== 原始文献 ==

明代张居正的北部边备理论体系

发布时间:2016-05-04 13:09:00

  摘要:张居正作为明朝着名的政治家、军事家, 对“武事”甚为关注。在其主政期间, 国防形势面临北敌强盛、频繁劫掠, 政治腐败、消极防守, 军纪败坏、“军乱”频发, 边军缺额、尺籍空虚等一系列问题。对此, 张居正进行一系列战略谋划, 振衰起敝, 形成了“外示羁縻, 内修战守”“东制西怀, 蓟辽互援”的边备思想体系, 并用其指导九边军镇, 尤其是宣大、蓟辽等镇安边振邦的军事实践, 有效维护了北部边疆地区的安全稳定。

  关键词:军事历史; 国防理论; [张居正];

  张居正 (1525-1582年) , 字叔大, 号太岳, 明湖广江陵 (今湖北省荆州市) 人。作为明朝中后期着名的政治家、军事家, 张居正被誉为“宰相之杰”“救时之相”.他肩钜承艰, 慨然以天下为己任, 振衰起敝, 政绩炳然。在北部边疆的经略方面, 张居正经过精心筹划, 形成了“外示羁縻, 内修战守”“东制西怀, 蓟辽互援”的边备思想体系。张居正的北部边备思想, 在指导明朝九边军镇, 尤其是宣大、蓟辽等镇的边防军务方面, 发挥了重要的作用, 在军事实践中接受了检验, 取得了一系列成果。尤其是“俺答封贡”的达成, 以及明蒙长期和平局面的维持, 对明朝中后期的国防军事产生了深远的影响。

  一、北部边备的基本形势

  张居正主政时期, 明帝国的国防形势不容乐观, 尤以北方边备情况为甚。

===
== 所给数据 ==

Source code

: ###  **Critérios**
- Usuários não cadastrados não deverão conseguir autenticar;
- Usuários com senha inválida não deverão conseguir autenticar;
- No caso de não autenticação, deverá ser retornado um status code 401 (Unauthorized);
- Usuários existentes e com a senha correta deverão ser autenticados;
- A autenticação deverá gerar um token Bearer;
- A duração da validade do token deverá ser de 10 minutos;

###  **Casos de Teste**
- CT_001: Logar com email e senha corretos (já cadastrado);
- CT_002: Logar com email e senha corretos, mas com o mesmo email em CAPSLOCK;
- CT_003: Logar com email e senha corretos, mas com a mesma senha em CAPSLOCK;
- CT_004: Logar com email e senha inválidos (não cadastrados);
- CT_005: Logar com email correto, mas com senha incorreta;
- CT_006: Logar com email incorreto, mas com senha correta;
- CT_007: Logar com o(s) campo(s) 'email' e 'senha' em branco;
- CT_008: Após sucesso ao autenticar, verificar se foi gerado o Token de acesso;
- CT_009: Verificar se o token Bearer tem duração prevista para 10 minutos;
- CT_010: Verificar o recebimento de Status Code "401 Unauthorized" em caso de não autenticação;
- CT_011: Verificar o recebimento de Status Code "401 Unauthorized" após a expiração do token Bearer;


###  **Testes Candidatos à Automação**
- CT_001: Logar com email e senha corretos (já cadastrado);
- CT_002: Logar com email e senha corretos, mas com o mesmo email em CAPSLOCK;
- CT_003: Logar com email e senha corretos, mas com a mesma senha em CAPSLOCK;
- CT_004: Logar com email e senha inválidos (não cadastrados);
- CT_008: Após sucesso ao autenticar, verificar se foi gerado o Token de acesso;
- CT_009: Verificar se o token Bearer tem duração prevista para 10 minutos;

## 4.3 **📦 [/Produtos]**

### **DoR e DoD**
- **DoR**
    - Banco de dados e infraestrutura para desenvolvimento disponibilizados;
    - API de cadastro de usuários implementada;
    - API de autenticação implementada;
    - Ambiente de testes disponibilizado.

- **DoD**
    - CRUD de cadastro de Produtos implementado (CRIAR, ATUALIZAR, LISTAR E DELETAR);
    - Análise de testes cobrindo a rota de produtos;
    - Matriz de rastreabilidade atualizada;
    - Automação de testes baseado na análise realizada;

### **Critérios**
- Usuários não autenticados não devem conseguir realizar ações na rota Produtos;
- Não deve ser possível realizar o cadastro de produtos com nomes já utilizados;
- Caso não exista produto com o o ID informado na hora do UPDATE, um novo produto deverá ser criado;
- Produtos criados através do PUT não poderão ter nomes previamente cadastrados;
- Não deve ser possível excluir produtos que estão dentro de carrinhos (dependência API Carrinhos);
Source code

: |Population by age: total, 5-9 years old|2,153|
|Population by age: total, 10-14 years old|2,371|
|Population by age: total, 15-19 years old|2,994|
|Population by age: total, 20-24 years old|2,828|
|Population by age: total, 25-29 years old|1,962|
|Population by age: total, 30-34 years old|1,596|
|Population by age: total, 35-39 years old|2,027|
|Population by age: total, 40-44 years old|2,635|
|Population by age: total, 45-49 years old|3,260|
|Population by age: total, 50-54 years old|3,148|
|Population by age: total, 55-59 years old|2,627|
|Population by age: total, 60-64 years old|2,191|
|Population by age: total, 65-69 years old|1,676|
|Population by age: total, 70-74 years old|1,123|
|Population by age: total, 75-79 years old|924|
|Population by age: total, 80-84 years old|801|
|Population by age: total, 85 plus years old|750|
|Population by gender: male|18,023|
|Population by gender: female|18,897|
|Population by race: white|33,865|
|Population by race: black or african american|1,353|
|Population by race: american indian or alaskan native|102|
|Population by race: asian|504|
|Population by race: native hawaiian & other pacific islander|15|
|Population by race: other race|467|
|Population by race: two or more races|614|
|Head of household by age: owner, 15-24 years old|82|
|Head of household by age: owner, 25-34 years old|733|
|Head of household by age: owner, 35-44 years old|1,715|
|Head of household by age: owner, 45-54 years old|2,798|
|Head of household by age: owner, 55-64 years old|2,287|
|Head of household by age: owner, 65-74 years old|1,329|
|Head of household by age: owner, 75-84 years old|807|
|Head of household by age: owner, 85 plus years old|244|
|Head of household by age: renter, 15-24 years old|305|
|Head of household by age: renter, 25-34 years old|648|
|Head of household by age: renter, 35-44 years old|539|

===

## 待答问题
(A) 请照录原文中从“关键词:军事历史; 国防理论; [张居正];”到“张居正主政时期, 明帝国的国防形势不容乐观, 尤以北方边备情况为甚。”的那一段。
(B) 根据原文，逐条判断下列说法是否成立，回答“是”或“否”，并原样引出起决定作用的原文字句：(i) 张居正是明湖广江陵人；(ii) 张居正被誉为“宰相之杰”；(iii) 张居正主政时期，明帝国北方边备形势令人乐观。

## 答案列表
(A)
关键词:军事历史; 国防理论; [张居正];

  张居正 (1525-1582年) , 字叔大, 号太岳, 明湖广江陵 (今湖北省荆州市) 人。作为明朝中后期着名的政治家、军事家, 张居正被誉为“宰相之杰”“救时之相”.他肩钜承艰, 慨然以天下为己任, 振衰起敝, 政绩炳然。在北部边疆的经略方面, 张居正经过精心筹划, 形成了“外示羁縻, 内修战守”“东制西怀, 蓟辽互援”的边备思想体系。张居正的北部边备思想, 在指导明朝九边军镇, 尤其是宣大、蓟辽等镇的边防军务方面, 发挥了重要的作用, 在军事实践中接受了检验, 取得了一系列成果。尤其是“俺答封贡”的达成, 以及明蒙长期和平局面的维持, 对明朝中后期的国防军事产生了深远的影响。

  一、北部边备的基本形势

  张居正主政时期, 明帝国的国防形势不容乐观, 尤以北方边备情况为甚。

(B)
(i) 是。“明湖广江陵 (今湖北省荆州市) 人”
(ii) 是。“张居正被誉为“宰相之杰”“救时之相””
(iii) 否。“明帝国的国防形势不容乐观, 尤以北方边备情况为甚”